Em primeiro lugar, é evidente que o aprimoramento génico deve-se ao processo contínuo de evolução que é vivenciado pelo homem. De maneira similar, com tais modificações tornaram possíveis a produção de produtos com maiores valores nutricionais e com resistência a pragas, no intuito de reverter o quadro da fome no Brasil e no mundo. Embora, vê-se que a real necessidade desse processo biotecnológico foi moldado, no qual o lucro tomou espaço o que confirma o pensamento “o capitalismo é a raiz de todos os males”, do sociólogo Karl Marx, evidenciando o quanto os avanços da biotecnologia apesar de contribuir para o progresso também desestrutura preceitos éticos da sociedade.

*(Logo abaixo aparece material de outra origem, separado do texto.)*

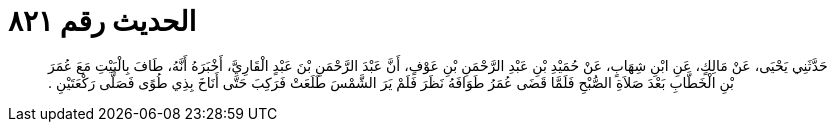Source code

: 
= الحديث رقم ٨٢١

[quote.hadith]
حَدَّثَنِي يَحْيَى، عَنْ مَالِكٍ، عَنِ ابْنِ شِهَابٍ، عَنْ حُمَيْدِ بْنِ عَبْدِ الرَّحْمَنِ بْنِ عَوْفٍ، أَنَّ عَبْدَ الرَّحْمَنِ بْنَ عَبْدٍ الْقَارِيَّ، أَخْبَرَهُ أَنَّهُ، طَافَ بِالْبَيْتِ مَعَ عُمَرَ بْنِ الْخَطَّابِ بَعْدَ صَلاَةِ الصُّبْحِ فَلَمَّا قَضَى عُمَرُ طَوَافَهُ نَظَرَ فَلَمْ يَرَ الشَّمْسَ طَلَعَتْ فَرَكِبَ حَتَّى أَنَاخَ بِذِي طُوًى فَصَلَّى رَكْعَتَيْنِ ‏.‏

Em segundo lugar, é nítido que a ultrapassagem dos limites pré-estabelecidos para a biotecnologia é prejudicial à sociedade. A série norte americana Black Mirror, em diversos episódios aborda a problemática da perversa conciliação entre o ser humano e o “aprimoramento humano”. Em analogia, personagens fictícios optam por transpor limites éticos e humanos na manipulação de comportamentos e ações tangentes a natureza humana. Um belo exemplo disso são processos recorrentes de clonagem - ainda em teste. Tornando substanciais as saídas para a conciliação da biotecnologia com as limitações humanas.

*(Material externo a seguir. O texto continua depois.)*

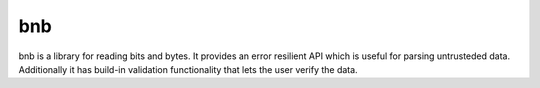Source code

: ===
bnb
===

.. image:: https://travis-ci.org/steinwurf/bnb.svg?branch=master
    :target: https://travis-ci.org/steinwurf/bnb
    
bnb is a library for reading bits and bytes. It provides an error resilient API
which is useful for parsing untrusteded data.
Additionally it has build-in validation functionality that lets the user verify
the data.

Partindo disso, cabe ao Estado, na figura da Federação, o desenvolvimento de uma reforma constitucional, na qual seja abordada os limites cabíveis a biotecnologia na sociedade eticamente desenvolvida, trazendo também penas severas para o descumprimento dessas regras antes legalizadas na comunidade, cujo objetivo é promover a evolução baseada em princípios éticos e humanos.